El nacimiento de la Iglesia apostólica fue de esta manera: “al ver Jesús a la gente, sintió compasión, porque estaban cansados y perdidos, como ovejas sin pastor”. Es decir, como más tarde mostrará en la cruz, la Iglesia nace de las entrañas de Jesús. Sin su compasión por nosotros la Iglesia no hubiera nacido. Si, como dice San Pablo en la carta a los Romanos, no nos merecíamos a Cristo, tampoco a la Iglesia que brota de su corazón. Qué agradecidos debemos estar de tener a la Iglesia, sin ella ¿Dónde estaríamos? Jesús no llama a los apóstoles por sus cualidades, sino para darles autoridad para vencer al mal y para curar dolencias, y, con ese poder confiado, constituir la Iglesia y que ésta sea “en el momento presente, artífice de la obra de reconciliación”. Conforme al proceder de Jesús, si la Iglesia no desenmascara al maligno y no consuela al herido, no está cumpliendo su misión.
Más aún, si la Iglesia no es compasiva, entonces, no es. La compasión no es una “cara amable” de la Iglesia, ni mucho menos su aspecto débil o permisivo, sino su entraña más profunda (cf. Misericordiae Vultus). La gente, cómo aguarda de nosotros una palabra amable, una respuesta comprensiva, un gesto de cercanía. Profundicemos un poco más. La compasión como una forma de ser, no una estrategia de éxito. La compasión -que libra del castigo merecido- no excluye la justicia y la verdad, sino que las hace visibles y las guía. Cuando no mostramos compasión en nuestra vida eclesial, estamos opacando el corazón de la Iglesia o sea, el corazón de Jesús. Recordemos en este sentido la escena de la adúltera: Jesús no ignora el pecado de ella, y le dice que no peque más, y expone un pecado social también, pero también se niega a castigarla con dureza.
En Jesús se da esa difícil unión de exigencia y comprensión, imparcialidad y sensibilidad, generalidad y concreción, globalidad y cercanía…Y la otra gran característica de la misión eclesial es la gratuidad. “Lo que gratis recibisteis, dadlo gratis”. Gratis lo recibisteis, porque no podíais comprarlo, dadlo gratis, para que a todos pueda alcanzar, como en el relato de la multiplicación de los panes.

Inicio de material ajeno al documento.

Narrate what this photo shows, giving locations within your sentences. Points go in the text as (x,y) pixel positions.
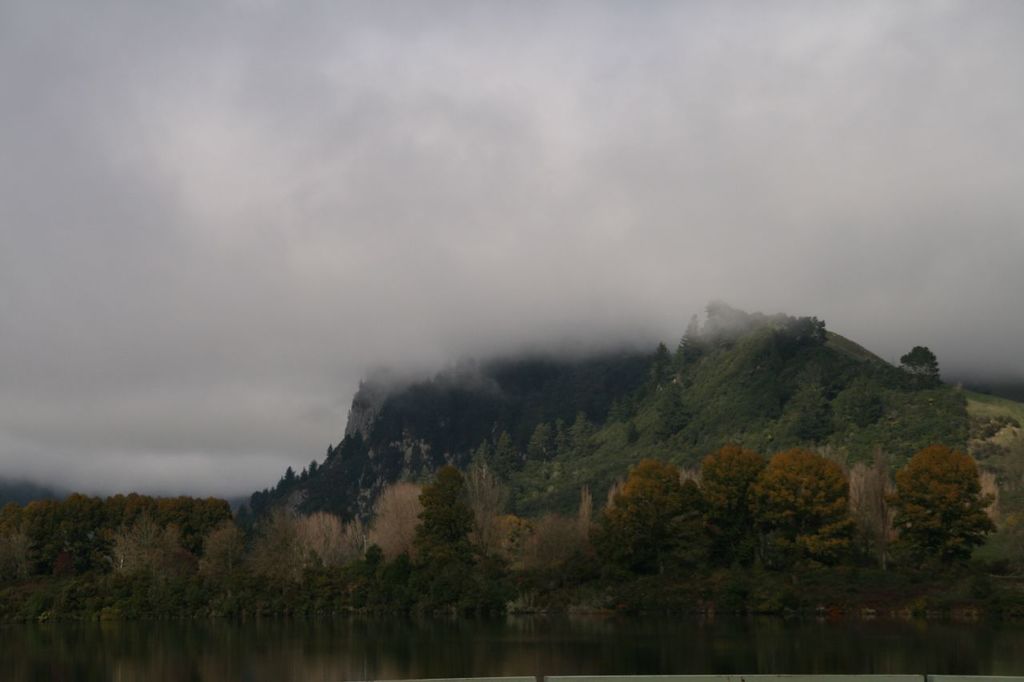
In this image there are water (61,631), trees (553,520), mountains (498,381) and the sky (346,192).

La gratuidad, forma también parte esencial de la Iglesia, porque ella misma vive de la Gracia de Dios, y es su mediadora para todas las gentes. El apóstol no es sin el “colegio apostólico” representado en el número 12. Pero cada apóstol tiene un nombre, una llamada personalizada, una decisión libre, un envío concreto. Así hoy cada uno de nosotros somos llamados, fortalecidos y enviados, de manera distinta, pero todos con una misma misión: trabajar en la mies del Señor. El primer enviado es Cristo, que asume y comparte su misión, cuando el mismo ve la situación de la gente. Nosotros, hoy, llamados, instruidos y enviados por Jesús, entenderemos mejor nuestra misión, cuando seamos capaces de ver a las personas con la mirada compasiva de Jesús.